University of Lynchburg DMSc Doctoral Project Assignment Repository

Specialty

Nephrology

Advisor

Dr. Thomas Colletti

Abstract

This review examines clinical trials published in the past three years supporting the use of glucagon-like peptide-1 (GLP-1) receptor agonists and sodium-glucose cotransporter-2 (SGLT2) inhibitors for chronic kidney disease (CKD). The implementation of these two medications in the treatment of CKD would expand the scope of the current guidelines. The current guidelines in regards to the usage of GLP-1s and SGLT2s in the treatment of CKD are based on trials that were conducted within the last 5 years. However, the scope of usage for these medications in the treatment of CKD was narrow, as the experimental group was limited to subjects with type 2 diabetes mellitus (TIIDM). In the 2-3 years following the aforementioned trials, new trials were conducted which support the expansion of these medications to include those without a concurrent diagnosis of TIIDM. These two classes of medications have shown a great degree of efficacy in slowing the progression of chronic kidney disease, potentially due to anti-inflammatory effects. Currently, these medications are utilized at a high rate in the treatment of CKD, but only in patients concurrently diagnosed with TIIDM (type 2 diabetes mellitus).
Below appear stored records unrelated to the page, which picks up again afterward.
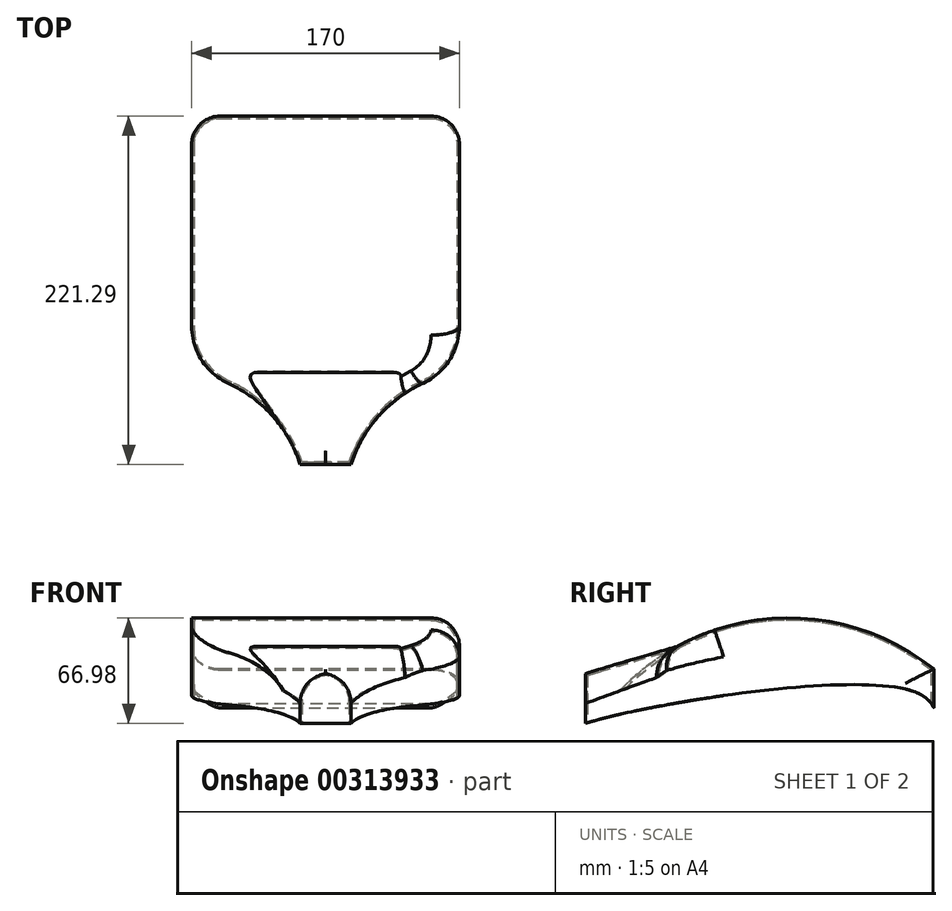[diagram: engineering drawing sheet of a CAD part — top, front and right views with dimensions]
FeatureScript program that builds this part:
annotation { "Feature Type Name" : "Feature", "Feature Type Description" : "" }
export const myFeature = defineFeature(function(context is Context, id is Id, definition is map)
    precondition{}
    {
        {
            var Q0;
            Q0=qCreatedBy(makeId("Top.planeOp"),FACE);
            var sketch = newSketch(context, id + "F0", { "sketchPlane" : qUnion([Q0])});
            skLineSegment(sketch, "E0", {"start": v(110.55, -100.34) * mm, "end": v(-59.45, -100.34) * mm});
            skLineSegment(sketch, "E1", {"start": v(-59.45, -100.34) * mm, "end": v(-59.45, 62.45) * mm});
            skLineSegment(sketch, "E2", {"start": v(110.55, -100.34) * mm, "end": v(110.55, 62.45) * mm});
            skArc(sketch, "E3", {"start": v(41.62, 120.95) * mm, "mid": v(67.74, 81.87) * mm, "end": v(110.55, 62.45) * mm});
            skArc(sketch, "E4.MirrorCS", {"start": v(9.41, 120.95) * mm, "mid": v(-16.68, 81.9) * mm, "end": v(-59.45, 62.45) * mm});
            skLineSegment(sketch, "E5", {"start": v(41.62, 120.95) * mm, "end": v(9.41, 120.95) * mm});
            skLineSegment(sketch, "E6", {"start": v(-59.45, 62.45) * mm, "end": v(110.55, 62.45) * mm});
            skSolve(sketch);
        }
        {
            var Q0;
            Q0=makeQuery(id+"F0.imprint","IMPRINT",FACE,{"disambiguationData":[TD([[makeQuery(id+"F0.imprint","IMPRINT",EDGE,{"derivedFrom":sQuery(id+"F0.wireOp",EDGE,"E0")}),-1.0]])]});
            extrude(context, id + "F1", {"entities" : qUnion([Q0]), "depth" : 75 * mm});
        }
        {
            var Q0;
            Q0=makeQuery(id+"F0.imprint","IMPRINT",FACE,{"disambiguationData":[TD([[makeQuery(id+"F0.imprint","IMPRINT",EDGE,{"derivedFrom":sQuery(id+"F0.wireOp",EDGE,"E3")}),-1.0]])]});
            extrude(context, id + "F2", {"entities" : qUnion([Q0]), "operationType" : NewBodyOperationType.ADD, "depth" : 57 * mm});
        }
        {
            var Q0;
            Q0=makeQuery(id+"F1.opExtrude","SWEPT_FACE",FACE,{"disambiguationData":[OSD([sQuery(id+"F0.wireOp",EDGE,"E2")])]});
            var sketch = newSketch(context, id + "F3", { "sketchPlane" : qUnion([Q0])});
            skLineSegment(sketch, "E7", {"start": v(-87.1, 0) * mm, "end": v(-102.08, 0) * mm});
            skLineSegment(sketch, "E8", {"start": v(-102.08, 0) * mm, "end": v(-102.08, 75) * mm});
            skLineSegment(sketch, "E9", {"start": v(-102.08, 75) * mm, "end": v(62.45, 75) * mm});
            skLineSegment(sketch, "E10", {"start": v(62.45, 75) * mm, "end": v(62.45, 41.97) * mm});
            skLineSegment(sketch, "E11.bottom", {"start": v(-71.58, 0) * mm, "end": v(33.42, 0) * mm});
            skLineSegment(sketch, "E11.top", {"start": v(-71.58, 60) * mm, "end": v(33.42, 60) * mm});
            skLineSegment(sketch, "E11.left", {"start": v(-71.58, 0) * mm, "end": v(-71.58, 60) * mm});
            skLineSegment(sketch, "E11.right", {"start": v(33.42, 0) * mm, "end": v(33.42, 60) * mm});
            skArc(sketch, "E12", {"start": v(62.45, 56.5) * mm, "mid": v(-21.15, 73.9) * mm, "end": v(-100.34, 41.97) * mm});
            skLineSegment(sketch, "E13", {"start": v(-100.34, 41.97) * mm, "end": v(-102.08, 41.97) * mm});
            skLineSegment(sketch, "E14", {"start": v(62.45, 56.5) * mm, "end": v(123.07, 38.66) * mm});
            skLineSegment(sketch, "E15", {"start": v(123.07, 38.66) * mm, "end": v(123.07, 75) * mm});
            skLineSegment(sketch, "E16", {"start": v(123.07, 75) * mm, "end": v(62.45, 75) * mm});
            skArc(sketch, "E17", {"start": v(-86.3, 51.96) * mm, "mid": v(-99.44, 32.09) * mm, "end": v(-102.08, 8.41) * mm});
            skSolve(sketch);
        }
        {
            var Q0;
            {var subQ0=sQuery(id+"F3.wireOp",EDGE,"E10");Q0=makeQuery(id+"F3.imprint","IMPRINT",FACE,{"disambiguationData":[TD([[makeQuery(id+"F3.imprint","IMPRINT",EDGE,{"derivedFrom":subQ0}),-1.0]])]});}
            var Q1;
            {var subQ0=sQuery(id+"F3.wireOp",EDGE,"E9");var subQ3=sQuery(id+"F3.wireOp",EDGE,"DM58jXOV-M3VW-FM4g-4zhf-81BwiUeARjpH");var subQ4=makeQuery(id+"F3.imprint","INTERSECT",VERTEX,{"disambiguationData":[OD(0.0)],"derivedFrom":[subQ0,subQ3]});Q1=makeQuery(id+"F3.imprint","IMPRINT",FACE,{"disambiguationData":[TD([[makeQuery(id+"F3.imprint","IMPRINT",EDGE,{"disambiguationData":[TD([[subQ4,1.0]])],"derivedFrom":subQ0}),-1.0]])]});}
            var Q2;
            {var subQ0=sQuery(id+"F3.wireOp",EDGE,"E14");Q2=makeQuery(id+"F3.imprint","IMPRINT",FACE,{"disambiguationData":[TD([[makeQuery(id+"F3.imprint","IMPRINT",EDGE,{"derivedFrom":subQ0}),1.0]])]});}
            extrude(context, id + "F4", {"entities" : qUnion([Q0, Q1, Q2]), "operationType" : NewBodyOperationType.REMOVE, "oppositeDirection" : true, "depth" : 200 * mm});
        }
        {
            var Q0;
            Q0=makeQuery(id+"F1.opExtrude","SWEPT_BODY",BODY,{"disambiguationData":[OSD([sQuery(id+"F0.wireOp",EDGE,"E0"),sQuery(id+"F0.wireOp",EDGE,"E1"),sQuery(id+"F0.wireOp",EDGE,"E2"),sQuery(id+"F0.wireOp",EDGE,"E3"),sQuery(id+"F0.wireOp",EDGE,"E4.MirrorCS"),sQuery(id+"F0.wireOp",EDGE,"E5")])]});
            var Q1;
            Q1=makeQuery(id+"F4.boolean.opBoolean","SPLIT",EDGE,{"derivedFrom":makeQuery(id+"F1.opExtrude","SWEPT_EDGE",EDGE,{"disambiguationData":[OSD([sQuery(id+"F0.wireOp",EDGE,"E2"),sQuery(id+"F0.wireOp",EDGE,"E3")])]})});
            transform(context, id + "F5", {"entities" : qUnion([Q0]), "transformType" : TransformType.ROTATION, "transformAxis" : qUnion([Q1]), "angle" : 180 * degree, "makeCopy" : false});
        }
        {
            var Q0;
            Q0=makeQuery(id+"F1.opExtrude","SWEPT_FACE",FACE,{"disambiguationData":[OSD([sQuery(id+"F0.wireOp",EDGE,"E1")])]});
            var sketch = newSketch(context, id + "F6", { "sketchPlane" : qUnion([Q0])});
            skFitSpline(sketch, "E18", {"points": [v(223.88, 5.94) * mm, v(213.4, 27.46) * mm, v(-5.4, 3.31) * mm, v(158.12, 1.38) * mm, v(223.88, 5.94) * mm]});
            skLineSegment(sketch, "E19", {"start": v(-5.4, 3.31) * mm, "end": v(-5.4, -10.26) * mm});
            skLineSegment(sketch, "E20", {"start": v(-5.4, -10.26) * mm, "end": v(228.25, -10.26) * mm});
            skLineSegment(sketch, "E21", {"start": v(228.25, -10.26) * mm, "end": v(226.11, 12.2) * mm});
            skSolve(sketch);
        }
        {
            var Q0;
            {var subQ0=sQuery(id+"F6.wireOp",EDGE,"E18");var subQ1=sQuery(id+"F0.wireOp",EDGE,"E1");var subQ2=makeQuery(id+"F1.opExtrude","CAP_EDGE",EDGE,{"disambiguationData":[OSD([subQ1])],"isStart":true});var subQ10=makeQuery(id+"F6.imprint","INTERSECT",VERTEX,{"disambiguationData":[OD(0.0)],"derivedFrom":[subQ2,subQ0]});Q0=makeQuery(id+"F6.imprint","IMPRINT",FACE,{"disambiguationData":[TD([[makeQuery(id+"F6.imprint","IMPRINT",EDGE,{"disambiguationData":[TD([[subQ10,-1.0]])],"derivedFrom":subQ0}),1.0]])]});}
            var Q1;
            {var subQ0=sQuery(id+"F6.wireOp",EDGE,"E18");var subQ1=sQuery(id+"F0.wireOp",EDGE,"E1");var subQ5=makeQuery(id+"F1.opExtrude","CAP_EDGE",EDGE,{"disambiguationData":[OSD([subQ1])],"isStart":true});var subQ6=makeQuery(id+"F6.imprint","INTERSECT",VERTEX,{"disambiguationData":[OD(0.0)],"derivedFrom":[subQ5,subQ0]});Q1=makeQuery(id+"F6.imprint","IMPRINT",FACE,{"disambiguationData":[TD([[makeQuery(id+"F6.imprint","IMPRINT",EDGE,{"disambiguationData":[TD([[subQ6,1.0]])],"derivedFrom":subQ0}),1.0]])]});}
            extrude(context, id + "F7", {"entities" : qUnion([Q0, Q1]), "operationType" : NewBodyOperationType.REMOVE, "oppositeDirection" : true, "depth" : 200 * mm});
        }
        {
            var Q0;
            Q0=makeQuery(id+"F4.boolean.opBoolean","INTERSECT",EDGE,{"derivedFrom":[makeQuery(id+"F2.opExtrude","SWEPT_FACE",FACE,{"disambiguationData":[OSD([sQuery(id+"F0.wireOp",EDGE,"E4.MirrorCS")])]}),makeQuery(id+"F4.opExtrude","SWEPT_FACE",FACE,{"disambiguationData":[OSD([sQuery(id+"F3.wireOp",EDGE,"E14")])]})]});
            var Q1;
            Q1=makeQuery(id+"F4.boolean.opBoolean","INTERSECT",EDGE,{"derivedFrom":[makeQuery(id+"F2.opExtrude","SWEPT_FACE",FACE,{"disambiguationData":[OSD([sQuery(id+"F0.wireOp",EDGE,"E3")])]}),makeQuery(id+"F4.opExtrude","SWEPT_FACE",FACE,{"disambiguationData":[OSD([sQuery(id+"F3.wireOp",EDGE,"E14")])]})]});
            fillet(context, id + "F8", {"entities" : qUnion([Q0, Q1]), "radius" : 20 * mm, "tangentPropagation" : true, "allowEdgeOverflow" : false});
        }
        {
            var Q0;
            {var subQ0=sQuery(id+"F0.wireOp",EDGE,"E6");var subQ1=sQuery(id+"F0.wireOp",EDGE,"E4.MirrorCS");var subQ2=sQuery(id+"F0.wireOp",EDGE,"E1");Q0=makeQuery(id+"F2.boolean.opBoolean","MERGE",EDGE,{"derivedFrom":[makeQuery(id+"F1.opExtrude","SWEPT_EDGE",EDGE,{"disambiguationData":[OSD([subQ2,subQ1,subQ0])]}),makeQuery(id+"F2.opExtrude","SWEPT_EDGE",EDGE,{"disambiguationData":[OSD([subQ2,subQ1,subQ0])]})]});}
            var Q1;
            {var subQ0=sQuery(id+"F0.wireOp",EDGE,"E6");var subQ1=sQuery(id+"F0.wireOp",EDGE,"E3");var subQ2=sQuery(id+"F0.wireOp",EDGE,"E2");Q1=makeQuery(id+"F2.boolean.opBoolean","MERGE",EDGE,{"derivedFrom":[makeQuery(id+"F1.opExtrude","SWEPT_EDGE",EDGE,{"disambiguationData":[OSD([subQ2,subQ1,subQ0])]}),makeQuery(id+"F2.opExtrude","SWEPT_EDGE",EDGE,{"disambiguationData":[OSD([subQ2,subQ1,subQ0])]})]});}
            fillet(context, id + "F9", {"entities" : qUnion([Q0, Q1]), "radius" : 40 * mm, "tangentPropagation" : true, "allowEdgeOverflow" : false});
        }
        {
            var Q0;
            {var subQ0=sQuery(id+"F6.wireOp",EDGE,"E18");var subQ1=sQuery(id+"F0.wireOp",EDGE,"E1");var subQ4=makeQuery(id+"F1.opExtrude","CAP_EDGE",EDGE,{"disambiguationData":[OSD([subQ1])],"isStart":true});var subQ5=makeQuery(id+"F6.imprint","INTERSECT",VERTEX,{"disambiguationData":[OD(2.0)],"derivedFrom":[subQ4,subQ0]});Q0=makeQuery(id+"F6.imprint","IMPRINT",FACE,{"disambiguationData":[TD([[makeQuery(id+"F6.imprint","IMPRINT",EDGE,{"disambiguationData":[TD([[subQ5,-1.0]])],"derivedFrom":subQ0}),-1.0]])]});}
            var Q1;
            {var subQ0=sQuery(id+"F6.wireOp",EDGE,"E18");var subQ1=makeQuery(id+"F1.opExtrude","CAP_EDGE",EDGE,{"disambiguationData":[OSD([sQuery(id+"F0.wireOp",EDGE,"E1")])],"isStart":true});var subQ2=makeQuery(id+"F6.imprint","INTERSECT",VERTEX,{"disambiguationData":[OD(0.0)],"derivedFrom":[subQ1,subQ0]});Q1=makeQuery(id+"F6.imprint","IMPRINT",FACE,{"disambiguationData":[TD([[makeQuery(id+"F6.imprint","IMPRINT",EDGE,{"disambiguationData":[TD([[subQ2,-1.0]])],"derivedFrom":subQ0}),-1.0]])]});}
            extrude(context, id + "F10", {"entities" : qUnion([Q0, Q1]), "operationType" : NewBodyOperationType.REMOVE, "oppositeDirection" : true, "depth" : 180 * mm});
        }
        {
            var Q0;
            {var subQ0=sQuery(id+"F0.wireOp",EDGE,"E0");var subQ2=sQuery(id+"F0.wireOp",EDGE,"E1");var subQ7=makeQuery(id+"F1.opExtrude","SWEPT_EDGE",EDGE,{"disambiguationData":[OSD([subQ0,subQ2])]});Q0=makeQuery(id+"F7.boolean.opBoolean","SPLIT",EDGE,{"disambiguationData":[TD([makeQuery(id+"F4.boolean.opBoolean","COPY",FACE,{"derivedFrom":makeQuery(id+"F4.opExtrude","SWEPT_FACE",FACE,{"disambiguationData":[OSD([sQuery(id+"F3.wireOp",EDGE,"E12")])]})})])],"derivedFrom":subQ7});}
            var Q1;
            {var subQ0=sQuery(id+"F0.wireOp",EDGE,"E0");var subQ6=sQuery(id+"F0.wireOp",EDGE,"E2");Q1=makeQuery(id+"F7.boolean.opBoolean","SPLIT",EDGE,{"disambiguationData":[TD([makeQuery(id+"F4.boolean.opBoolean","COPY",FACE,{"derivedFrom":makeQuery(id+"F4.opExtrude","SWEPT_FACE",FACE,{"disambiguationData":[OSD([sQuery(id+"F3.wireOp",EDGE,"E12")])]})})])],"derivedFrom":makeQuery(id+"F1.opExtrude","SWEPT_EDGE",EDGE,{"disambiguationData":[OSD([subQ0,subQ6])]})});}
            var Q2;
            Q2=makeQuery(id+"F4.boolean.opBoolean","COPY",EDGE,{"derivedFrom":makeQuery(id+"F4.opExtrude","CAP_EDGE",EDGE,{"disambiguationData":[OSD([sQuery(id+"F3.wireOp",EDGE,"E12")])],"isStart":true})});
            var Q3;
            Q3=makeQuery(id+"F4.boolean.opBoolean","INTERSECT",EDGE,{"derivedFrom":[makeQuery(id+"F1.opExtrude","SWEPT_FACE",FACE,{"disambiguationData":[OSD([sQuery(id+"F0.wireOp",EDGE,"E1")])]}),makeQuery(id+"F4.opExtrude","SWEPT_FACE",FACE,{"disambiguationData":[OSD([sQuery(id+"F3.wireOp",EDGE,"E12")])]})]});
            var Q4;
            Q4=makeQuery(id+"F4.boolean.opBoolean","COPY",EDGE,{"derivedFrom":makeQuery(id+"F4.opExtrude","SWEPT_EDGE",EDGE,{"disambiguationData":[OSD([sQuery(id+"F0.wireOp",EDGE,"E0"),sQuery(id+"F0.wireOp",EDGE,"E2"),sQuery(id+"F3.wireOp",EDGE,"E12"),sQuery(id+"F3.wireOp",EDGE,"E13")])]})});
            fillet(context, id + "F11", {"entities" : qUnion([Q0, Q1, Q2, Q3, Q4]), "radius" : 18 * mm, "tangentPropagation" : true, "allowEdgeOverflow" : false});
        }
        {
            var Q0;
            {var subQ0=sQuery(id+"F6.wireOp",EDGE,"E18");var subQ3=sQuery(id+"F0.wireOp",EDGE,"E1");Q0=makeQuery(id+"F7.boolean.opBoolean","COPY",FACE,{"derivedFrom":makeQuery(id+"F7.opExtrude","SWEPT_FACE",FACE,{"disambiguationData":[OSD([subQ0]),TDD([makeQuery(id+"F6.imprint","IMPRINT",EDGE,{"disambiguationData":[TD([[makeQuery(id+"F6.imprint","INTERSECT",VERTEX,{"disambiguationData":[OD(0.0)],"derivedFrom":[makeQuery(id+"F1.opExtrude","SWEPT_EDGE",EDGE,{"disambiguationData":[OSD([sQuery(id+"F0.wireOp",EDGE,"E0"),subQ3])]}),subQ0]}),-1.0]])],"derivedFrom":subQ0}),makeQuery(id+"F6.imprint","IMPRINT",EDGE,{"disambiguationData":[TD([[makeQuery(id+"F6.imprint","INTERSECT",VERTEX,{"disambiguationData":[OD(0.0)],"derivedFrom":[subQ0,sQuery(id+"F6.wireOp",EDGE,"E19")]}),1.0]])],"derivedFrom":subQ0})])]})});}
            shell(context, id + "F12", {"entities" : qUnion([Q0]), "thickness" : 1.5 * mm});
        }
    });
However, the usage of GLP-1 and SGLT2 medications in managing patients with CKD that do not have concurrent TIIDM diagnosis is far less. This review was conducted using PubMed, and 3 publications were found to expand the degree of efficacy that was established by 2 earlier published trials that are also referenced in this review. Further evidence is provided throughout, obtained from PubMed, to support the efficacy of the medications mentioned. The evidence displayed in this review serves as support in favor of altering the current guidelines in keeping with recent findings. These findings are in favor of expanding GLP-1 and SGLT2 usage to include patients that have CKD without TIIDM, as well as remove financial barriers imposed by insurance companies. Reconciling treatment guidelines to reflect the most up to date research affords patients with the best CKD management regardless of diabetes status.